The internet is broken – if we repeat this truth a thousand times, is there any hope it might become a lie? Anyway – it’s broken by being physically divided into geo-political fiefdoms, while censorship and privacy violations appear at will, and with little consequence.
And it looks like the internet may be poorly governed at the technical level, where ICANN assigns and manages unique identifiers – the names and numbers you type into your browser address bar to go anywhere on the web.
Where’s the suspicion about ICANN’s good stewardship coming from this time? First, we have to answer this question: What is Amazon?
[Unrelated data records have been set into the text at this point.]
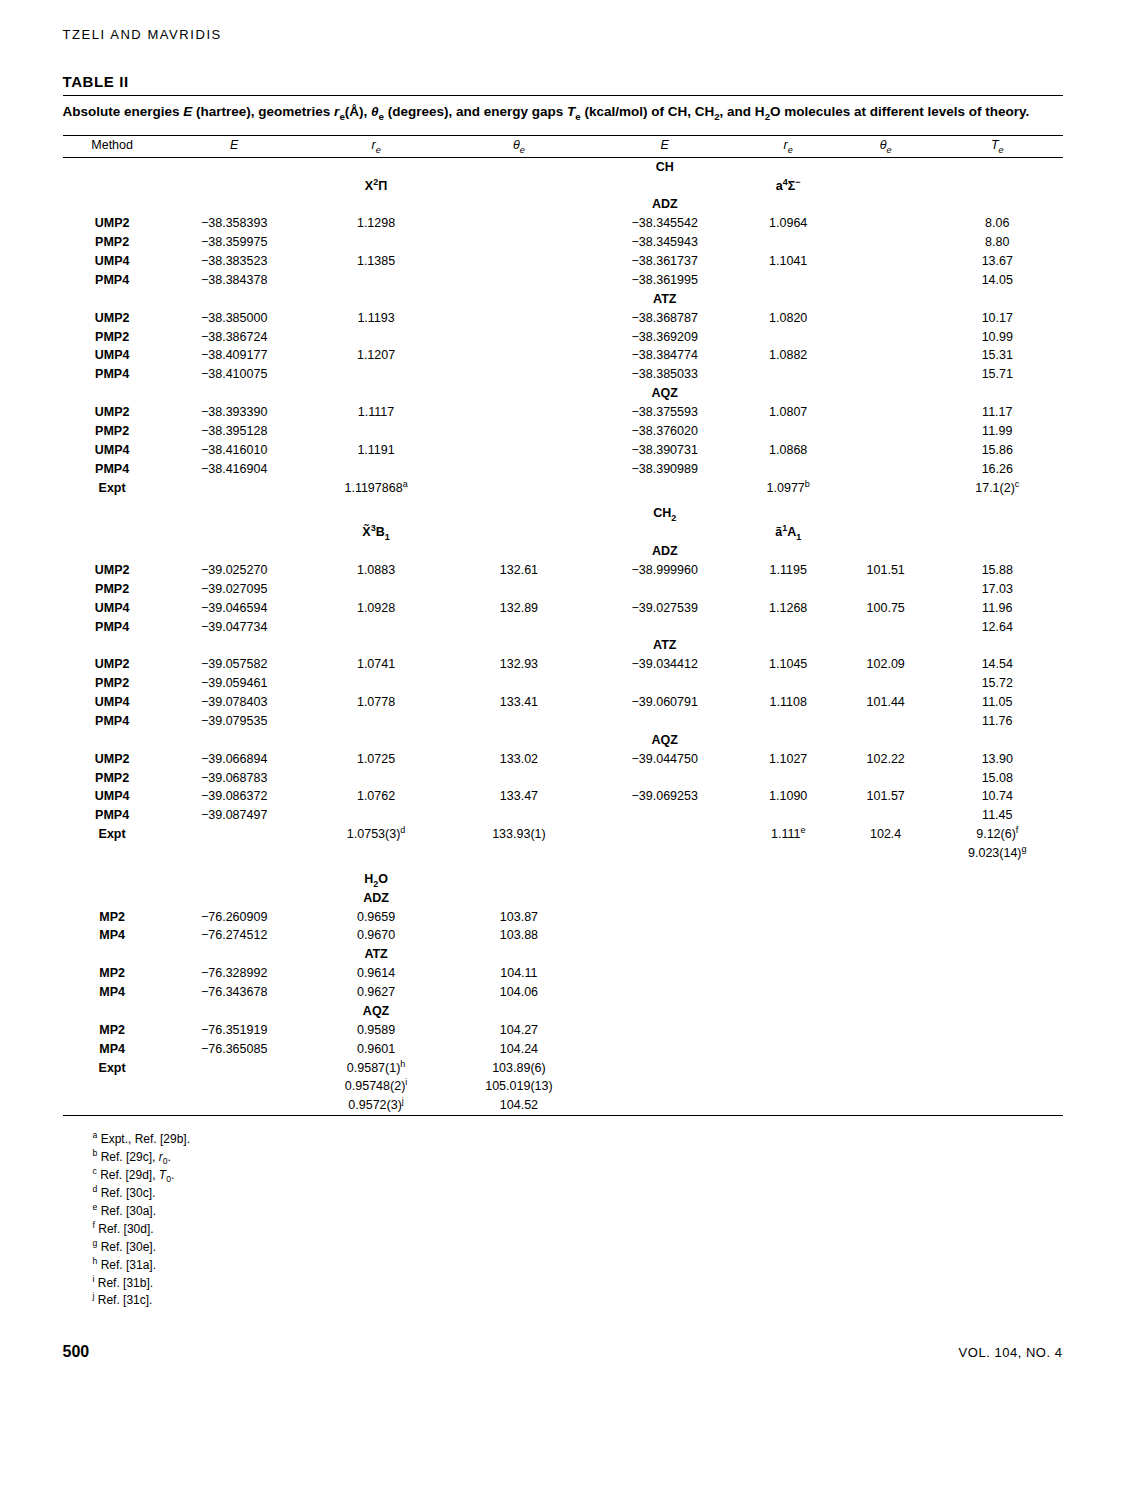TZELI AND MAVRIDIS
TABLE II
Absolute energies E (hartree), geometries re(Å), θe (degrees), and energy gaps Te (kcal/mol) of CH, CH2, and H2O molecules at different levels of theory.
| Method | E | r e | θ e | E | r e | θ e | T e |
| --- | --- | --- | --- | --- | --- | --- | --- |
| | | | | CH | | | |
| | | X 2 Π | | | a 4 Σ − | | |
| | | | | ADZ | | | |
| UMP2 | −38.358393 | 1.1298 | | −38.345542 | 1.0964 | | 8.06 |
| PMP2 | −38.359975 | | | −38.345943 | | | 8.80 |
| UMP4 | −38.383523 | 1.1385 | | −38.361737 | 1.1041 | | 13.67 |
| PMP4 | −38.384378 | | | −38.361995 | | | 14.05 |
| | | | | ATZ | | | |
| UMP2 | −38.385000 | 1.1193 | | −38.368787 | 1.0820 | | 10.17 |
| PMP2 | −38.386724 | | | −38.369209 | | | 10.99 |
| UMP4 | −38.409177 | 1.1207 | | −38.384774 | 1.0882 | | 15.31 |
| PMP4 | −38.410075 | | | −38.385033 | | | 15.71 |
| | | | | AQZ | | | |
| UMP2 | −38.393390 | 1.1117 | | −38.375593 | 1.0807 | | 11.17 |
| PMP2 | −38.395128 | | | −38.376020 | | | 11.99 |
| UMP4 | −38.416010 | 1.1191 | | −38.390731 | 1.0868 | | 15.86 |
| PMP4 | −38.416904 | | | −38.390989 | | | 16.26 |
| Expt | | 1.1197868 a | | | 1.0977 b | | 17.1(2) c |
| | | | | CH 2 | | | |
| | | X̃ 3 B 1 | | | ã 1 A 1 | | |
| | | | | ADZ | | | |
| UMP2 | −39.025270 | 1.0883 | 132.61 | −38.999960 | 1.1195 | 101.51 | 15.88 |
| PMP2 | −39.027095 | | | | | | 17.03 |
| UMP4 | −39.046594 | 1.0928 | 132.89 | −39.027539 | 1.1268 | 100.75 | 11.96 |
| PMP4 | −39.047734 | | | | | | 12.64 |
| | | | | ATZ | | | |
| UMP2 | −39.057582 | 1.0741 | 132.93 | −39.034412 | 1.1045 | 102.09 | 14.54 |
| PMP2 | −39.059461 | | | | | | 15.72 |
| UMP4 | −39.078403 | 1.0778 | 133.41 | −39.060791 | 1.1108 | 101.44 | 11.05 |
| PMP4 | −39.079535 | | | | | | 11.76 |
| | | | | AQZ | | | |
| UMP2 | −39.066894 | 1.0725 | 133.02 | −39.044750 | 1.1027 | 102.22 | 13.90 |
| PMP2 | −39.068783 | | | | | | 15.08 |
| UMP4 | −39.086372 | 1.0762 | 133.47 | −39.069253 | 1.1090 | 101.57 | 10.74 |
| PMP4 | −39.087497 | | | | | | 11.45 |
| Expt | | 1.0753(3) d | 133.93(1) | | 1.111 e | 102.4 | 9.12(6) f |
| | | | | | | | 9.023(14) g |
| | | H 2 O | | | | | |
| | | ADZ | | | | | |
| MP2 | −76.260909 | 0.9659 | 103.87 | | | | |
| MP4 | −76.274512 | 0.9670 | 103.88 | | | | |
| | | ATZ | | | | | |
| MP2 | −76.328992 | 0.9614 | 104.11 | | | | |
| MP4 | −76.343678 | 0.9627 | 104.06 | | | | |
| | | AQZ | | | | | |
| MP2 | −76.351919 | 0.9589 | 104.27 | | | | |
| MP4 | −76.365085 | 0.9601 | 104.24 | | | | |
| Expt | | 0.9587(1) h | 103.89(6) | | | | |
| | | 0.95748(2) i | 105.019(13) | | | | |
| | | 0.9572(3) j | 104.52 | | | | |
a Expt., Ref. [29b].
b Ref. [29c], r0.
c Ref. [29d], T0.
d Ref. [30c].
e Ref. [30a].
f Ref. [30d].
g Ref. [30e].
h Ref. [31a].
i Ref. [31b].
j Ref. [31c].
500 VOL. 104, NO. 4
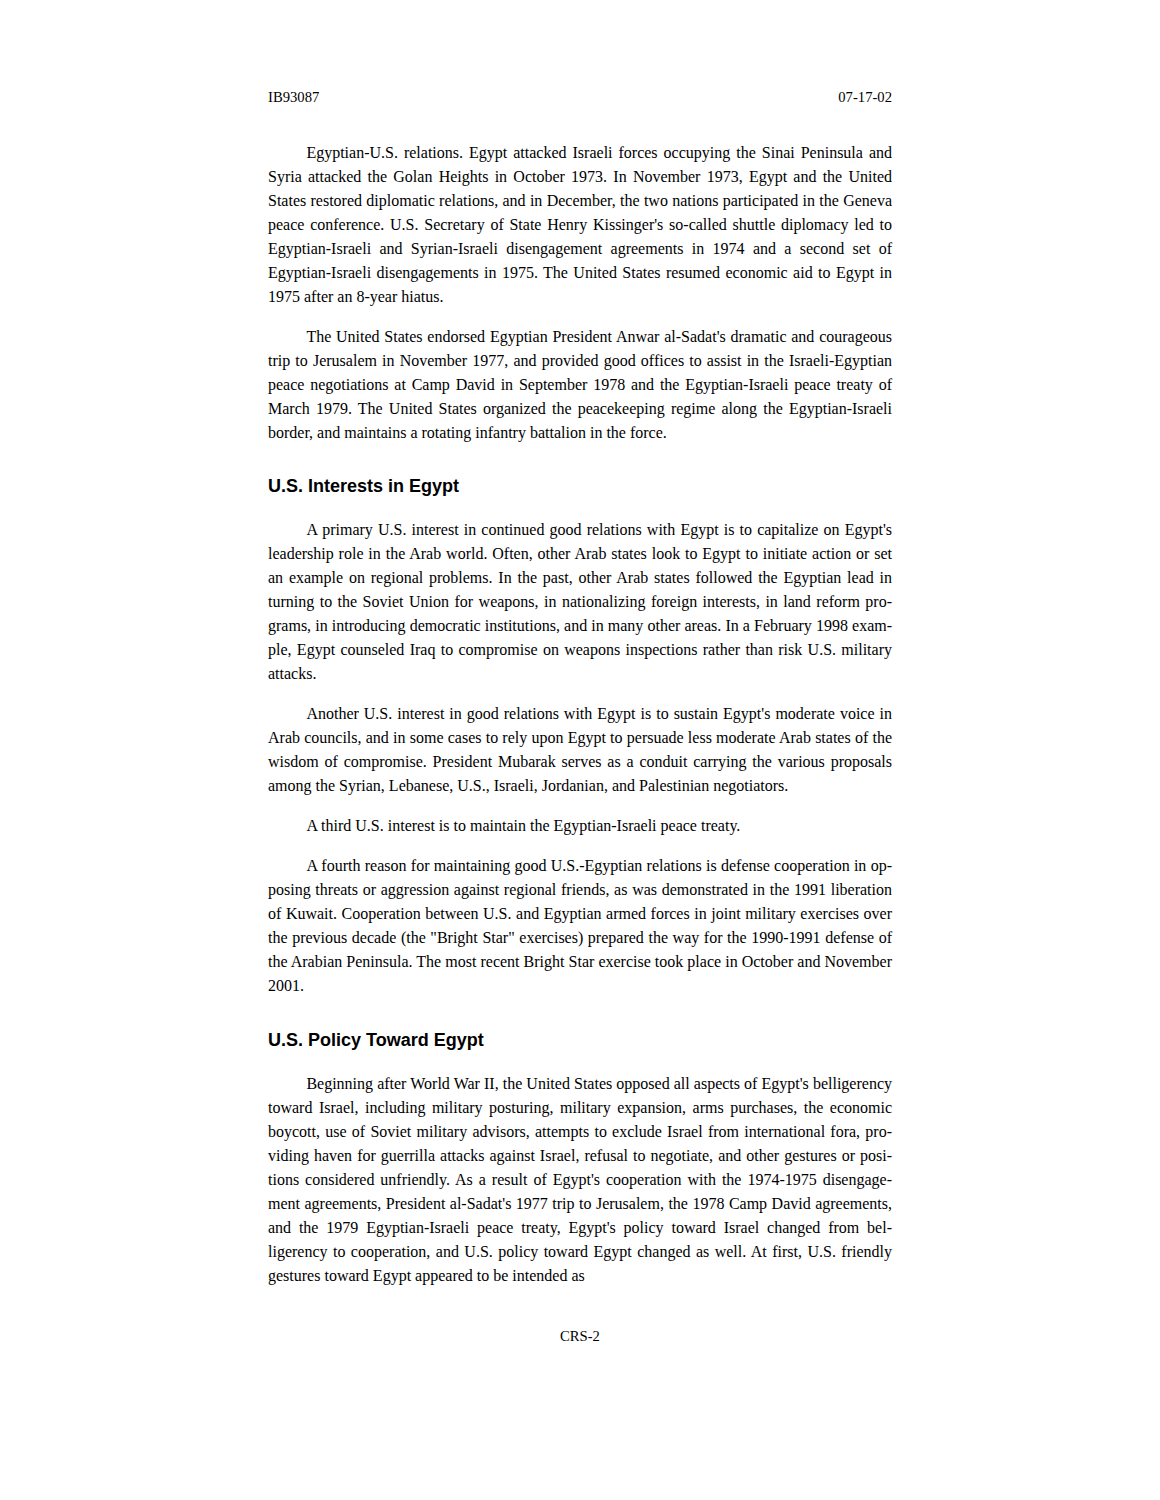IB93087 07-17-02
Egyptian-U.S. relations. Egypt attacked Israeli forces occupying the Sinai Peninsula and Syria attacked the Golan Heights in October 1973. In November 1973, Egypt and the United States restored diplomatic relations, and in December, the two nations participated in the Geneva peace conference. U.S. Secretary of State Henry Kissinger's so-called shuttle diplomacy led to Egyptian-Israeli and Syrian-Israeli disengagement agreements in 1974 and a second set of Egyptian-Israeli disengagements in 1975. The United States resumed economic aid to Egypt in 1975 after an 8-year hiatus.
The United States endorsed Egyptian President Anwar al-Sadat's dramatic and courageous trip to Jerusalem in November 1977, and provided good offices to assist in the Israeli-Egyptian peace negotiations at Camp David in September 1978 and the Egyptian-Israeli peace treaty of March 1979. The United States organized the peacekeeping regime along the Egyptian-Israeli border, and maintains a rotating infantry battalion in the force.
U.S. Interests in Egypt
A primary U.S. interest in continued good relations with Egypt is to capitalize on Egypt's leadership role in the Arab world. Often, other Arab states look to Egypt to initiate action or set an example on regional problems. In the past, other Arab states followed the Egyptian lead in turning to the Soviet Union for weapons, in nationalizing foreign interests, in land reform programs, in introducing democratic institutions, and in many other areas. In a February 1998 example, Egypt counseled Iraq to compromise on weapons inspections rather than risk U.S. military attacks.
Another U.S. interest in good relations with Egypt is to sustain Egypt's moderate voice in Arab councils, and in some cases to rely upon Egypt to persuade less moderate Arab states of the wisdom of compromise. President Mubarak serves as a conduit carrying the various proposals among the Syrian, Lebanese, U.S., Israeli, Jordanian, and Palestinian negotiators.
A third U.S. interest is to maintain the Egyptian-Israeli peace treaty.
A fourth reason for maintaining good U.S.-Egyptian relations is defense cooperation in opposing threats or aggression against regional friends, as was demonstrated in the 1991 liberation of Kuwait. Cooperation between U.S. and Egyptian armed forces in joint military exercises over the previous decade (the "Bright Star" exercises) prepared the way for the 1990-1991 defense of the Arabian Peninsula. The most recent Bright Star exercise took place in October and November 2001.
U.S. Policy Toward Egypt
Beginning after World War II, the United States opposed all aspects of Egypt's belligerency toward Israel, including military posturing, military expansion, arms purchases, the economic boycott, use of Soviet military advisors, attempts to exclude Israel from international fora, providing haven for guerrilla attacks against Israel, refusal to negotiate, and other gestures or positions considered unfriendly. As a result of Egypt's cooperation with the 1974-1975 disengagement agreements, President al-Sadat's 1977 trip to Jerusalem, the 1978 Camp David agreements, and the 1979 Egyptian-Israeli peace treaty, Egypt's policy toward Israel changed from belligerency to cooperation, and U.S. policy toward Egypt changed as well. At first, U.S. friendly gestures toward Egypt appeared to be intended as
CRS-2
Massive South American swaths of rainforests, more than half the planet’s – also incorporating the world’s largest river?
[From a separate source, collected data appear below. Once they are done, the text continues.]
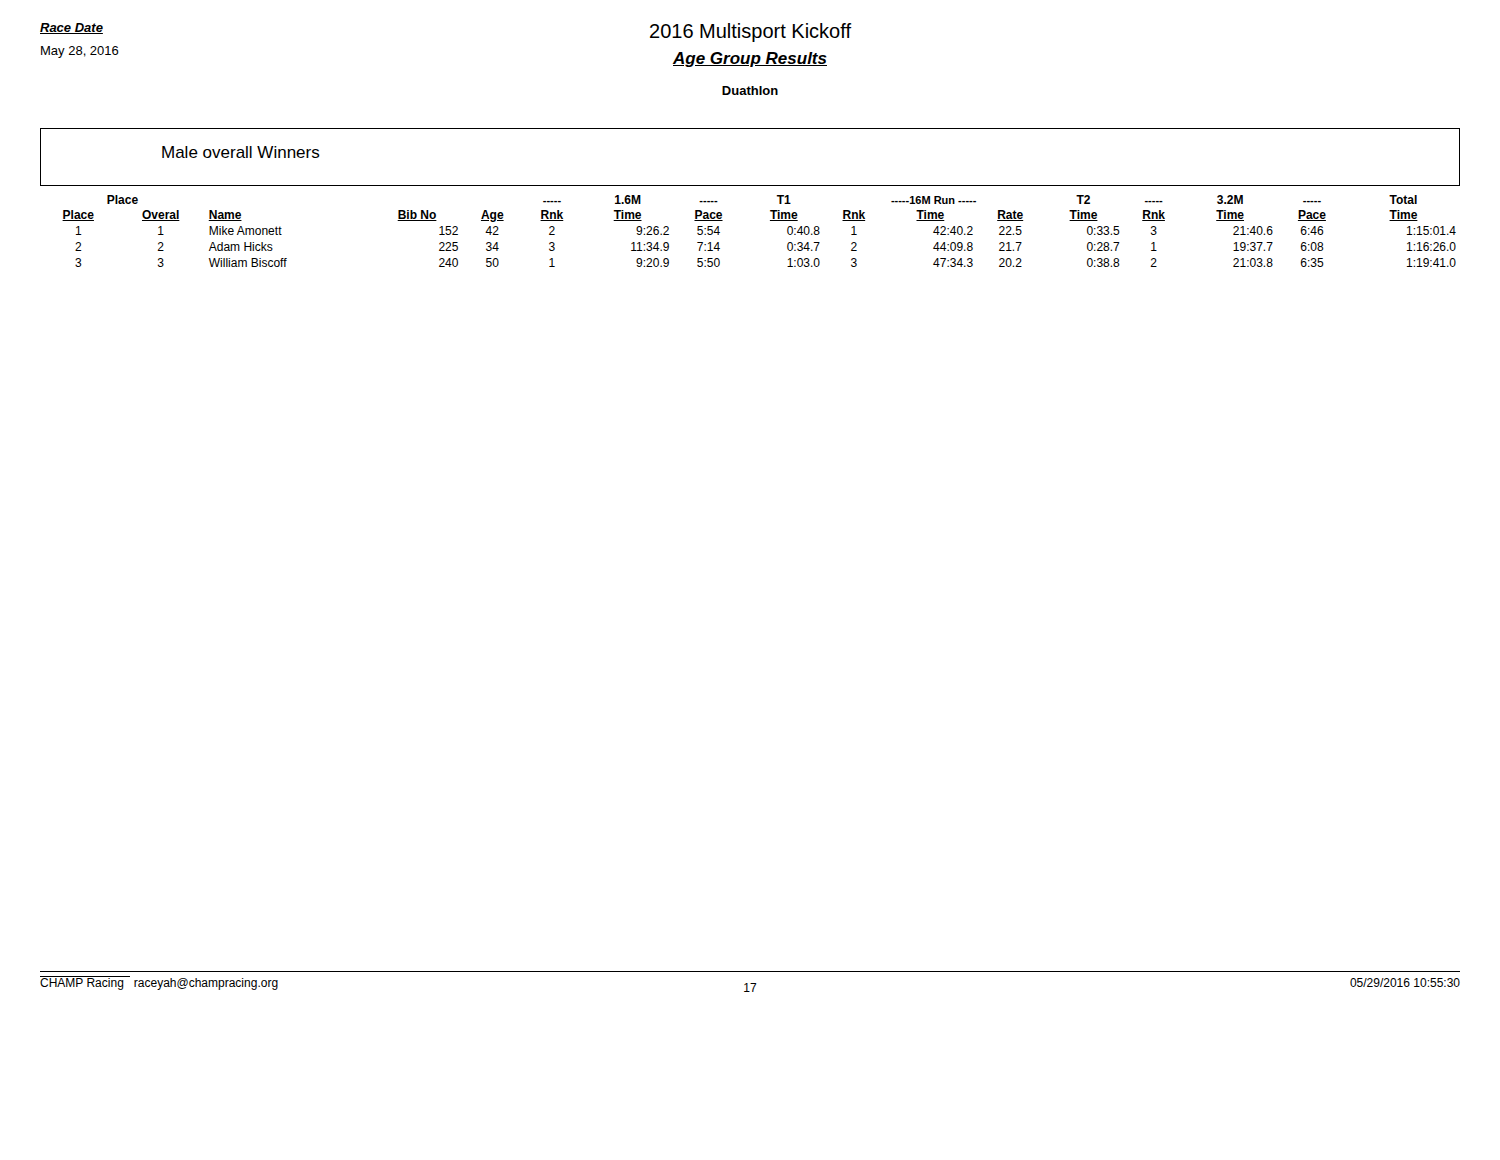Race Date May 28, 2016
2016 Multisport Kickoff
Age Group Results
Duathlon
Male overall Winners
| Place | | | | ----- | 1.6M | ----- | T1 | -----16M Run ----- | T2 | ----- | 3.2M | ----- | Total |
| --- | --- | --- | --- | --- | --- | --- | --- | --- | --- | --- | --- | --- | --- |
| Place | Overal | Name | Bib No | Age | Rnk | Time | Pace | Time | Rnk | Time | Rate | Time | Rnk | Time | Pace | Time |
| 1 | 1 | Mike Amonett | 152 | 42 | 2 | 9:26.2 | 5:54 | 0:40.8 | 1 | 42:40.2 | 22.5 | 0:33.5 | 3 | 21:40.6 | 6:46 | 1:15:01.4 |
| 2 | 2 | Adam Hicks | 225 | 34 | 3 | 11:34.9 | 7:14 | 0:34.7 | 2 | 44:09.8 | 21.7 | 0:28.7 | 1 | 19:37.7 | 6:08 | 1:16:26.0 |
| 3 | 3 | William Biscoff | 240 | 50 | 1 | 9:20.9 | 5:50 | 1:03.0 | 3 | 47:34.3 | 20.2 | 0:38.8 | 2 | 21:03.8 | 6:35 | 1:19:41.0 |
CHAMP Racing raceyah@champracing.org
17
05/29/2016 10:55:30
Or a US-based multinational, one of the biggest and richest companies in the world, and one of the biggest four tech firms on the planet?
Both answers happen to be correct, but now the issue of the .amazon top-level domain, that only ICAAN can give its blessing to, has come up.
Web domains are crucially important for brand identity and promotion. Without a short and memorable, not to mention accurate domain, many products, and services get lost never to be found again on the web.
With this in mind, ICAAN has given Amazon, the behemoth company, exclusive rights to administer .amazon domains, writes The Conversation.
Beyond branding for commercial purposes, there’s the issue of public interest, raised by some of about half a dozen countries that share the Amazon (physical) system. In fact, Brazil and Peru held up Amazon the company’s plans to take over the domain name ever since 2012.
They argued that the move would “prevent the use of this domain for purposes of public interest related to the protection, promotion, and awareness raising on issues related to the Amazon biome,” the publication writes.
The local Amazon Cooperation Treaty Organization (ACTO) also believed they should have a say in the .amazon domain matter.
ICANN, The Conversation recalls, has the right to decide whether private entities can take over geographic toponyms – and ICAAN is doing a botched job of it.
“The list they use generates absurd results. The Isle of Man receives the highest level of protection in the world, while Scotland receives significantly less. Regions like Mesopotamia and the Amazon receive no protection at all,” the article said.
Early on, Amazon the company was adamant that Brazil the country where much of (real) Amazon is located had no business being given any use of .amazon – even if it was to promote remote, undeveloped areas.
The stance out of Seattle softened somewhat in 2017 when negotiations started with ACTO.
But instead of hammering out a compromise, ICANN pulled the plug on the talks and gave Amazon the tech giant all the power.